Texto proporcionado:
• • •

Tras un mes de indignación optimista, la ex-opinión pública, la opinión destronada, no sale de su asombro. Incrédula o asustada, demuestra no conocer otra respuesta posible que la de reafirmar sus posiciones desgastadas y empeñarse en explicar el 15-M recitando los puntos de su propio anacrónico programa o de su anquilosada línea editorial. E insisten en ver violencia porque les conviene, igual que les convenían a los fascistas las acciones violentas de los anarquistas en Che gioia vivere (¡Qué alegría vivir! René Clément; estrenada en las salas francesas el 15-M de 1961), la maravillosa comedia donde Alain Delon planeaba y llevaba a cabo un peligrosísimo atentado armado con una coliflor envuelta en papel de estraza. Tan acostumbrados están a chillar que ya no se acuerdan de escucharnos. Los pilares sobre los que asientan su idea de democracia se parecen sospechosamente a los principios fundamentales del marketing: "tú te mereces lo mejor, eres libre de escoger, compra-compra-compra, vamos a hacerte feliz". El más triste de los idearios. Más aún si tenemos en cuenta que no nos conceden plazo de devolución ni período de garantía. La insatisfacción del cliente está asegurada. Pero en política no somos clientes -mal haríamos de considerarnos tales- ni ellos son el producto milagroso que nos han estado prometiendo.

Les reprochan a los indignados la falta de propuestas tangibles. Otra etiqueta barata. No hay propuesta más concisa que la que exige una posibilidad real de participación en la toma de decisiones. Los ciudadanos ya no son niños. Aunque lo fuesen, prensa y políticos distarían mucho de ser sus padres.

• • •

Datos registrados:
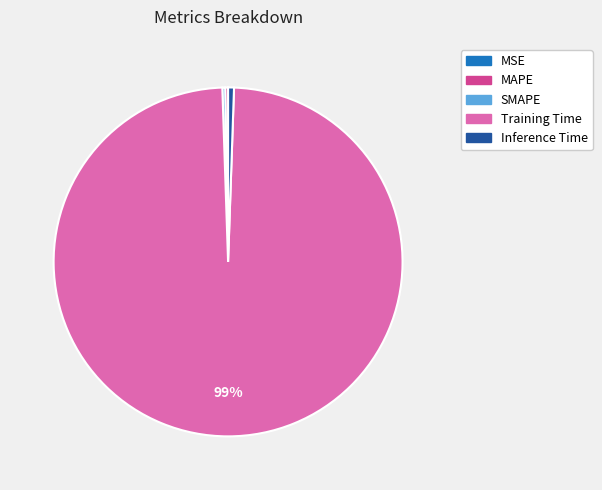

Does any single category account for the majority?

Yes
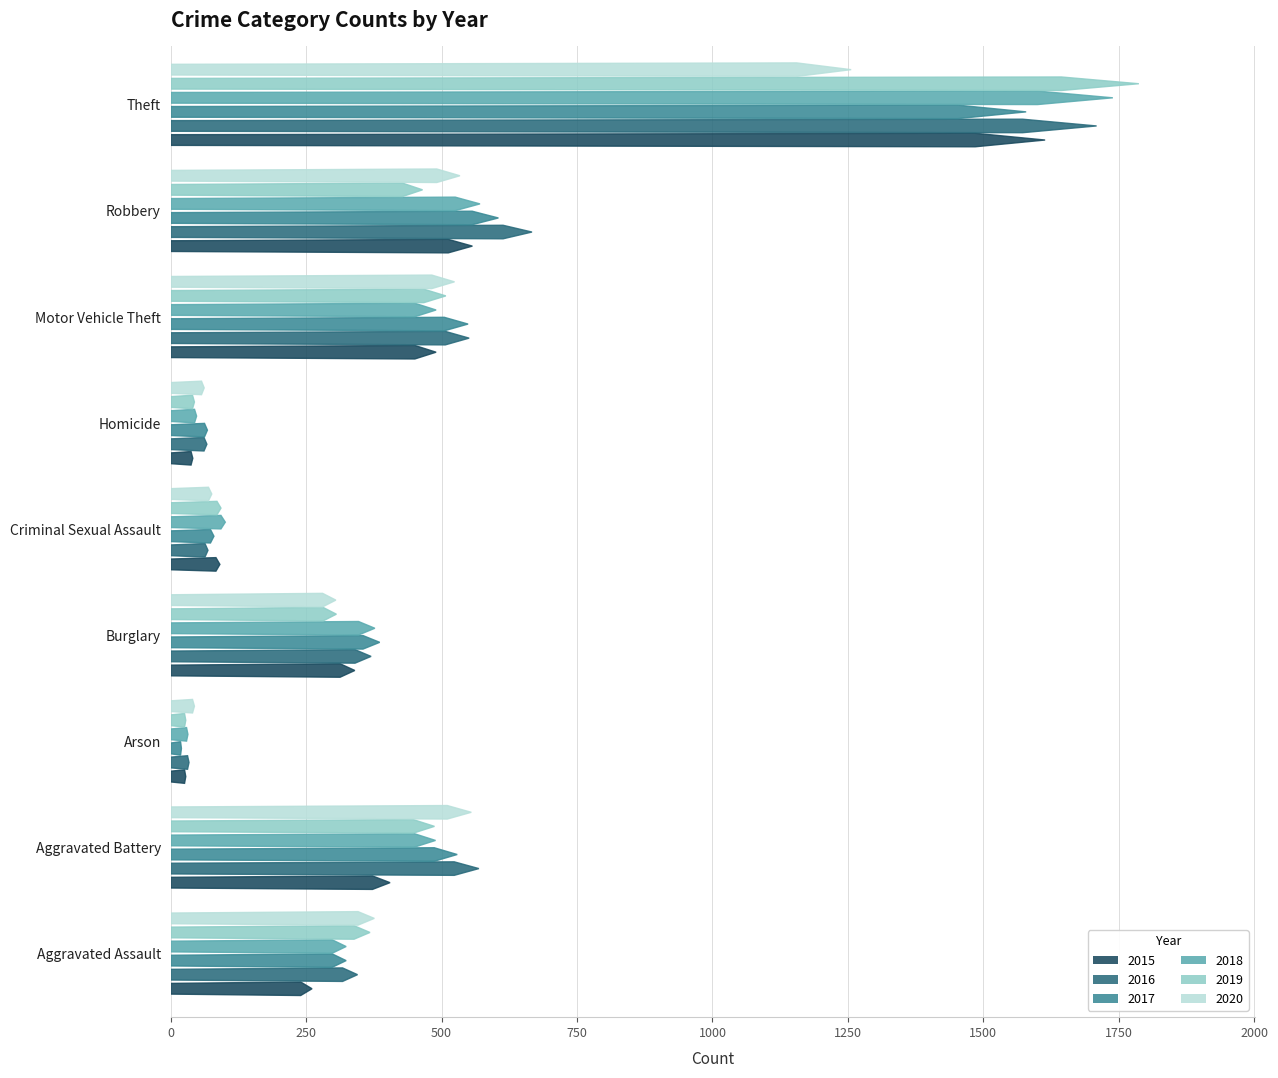

What is the value of the 2020 bar at the 8th from the left?

534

• • •

Cambia "los indignados" por "los manifestantes" y copia el texto sobre el 15-M desde "Les reprochan a" hasta "ser sus padres.", este último incluido. Responde basándote únicamente en el texto sobre el 15-M.

Solución del ejercicio:
Les reprochan a los manifestantes la falta de propuestas tangibles. Otra etiqueta barata. No hay propuesta más concisa que la que exige una posibilidad real de participación en la toma de decisiones. Los ciudadanos ya no son niños. Aunque lo fuesen, prensa y políticos distarían mucho de ser sus padres.